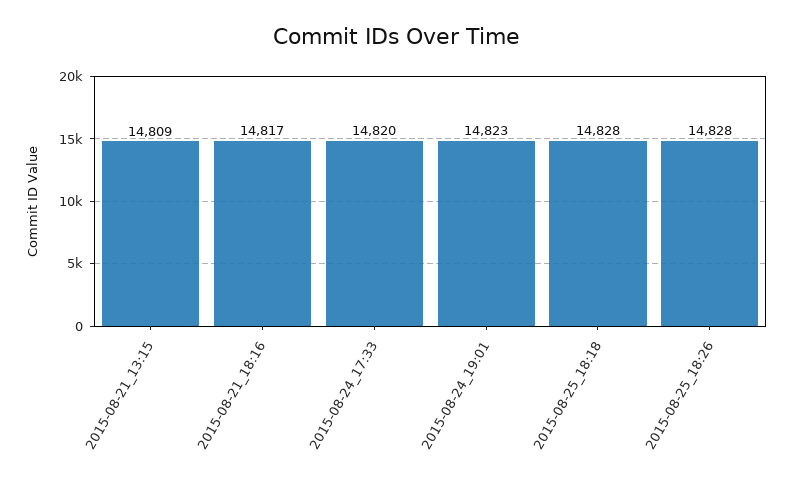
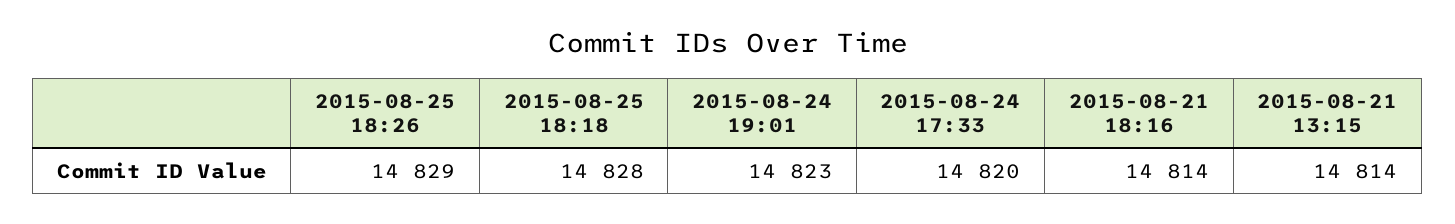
  {
-   "2015-08-21_13:15": 14809,
+   "2015-08-21_13:15": 14814,
-   "2015-08-21_18:16": 14817,
+   "2015-08-21_18:16": 14814,
    "2015-08-24_17:33": 14820,
    "2015-08-24_19:01": 14823,
    "2015-08-25_18:18": 14828,
-   "2015-08-25_18:26": 14828
+   "2015-08-25_18:26": 14829
  }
■ ■ ■
WORK ORDER: A verbatim printout of the entries above is expected, free of pictures.

SOLUTION TO THIS EXERCISE:
  {
-   "2015-08-21_13:15": 14809,
+   "2015-08-21_13:15": 14814,
-   "2015-08-21_18:16": 14817,
+   "2015-08-21_18:16": 14814,
    "2015-08-24_17:33": 14820,
    "2015-08-24_19:01": 14823,
    "2015-08-25_18:18": 14828,
-   "2015-08-25_18:26": 14828
+   "2015-08-25_18:26": 14829
  }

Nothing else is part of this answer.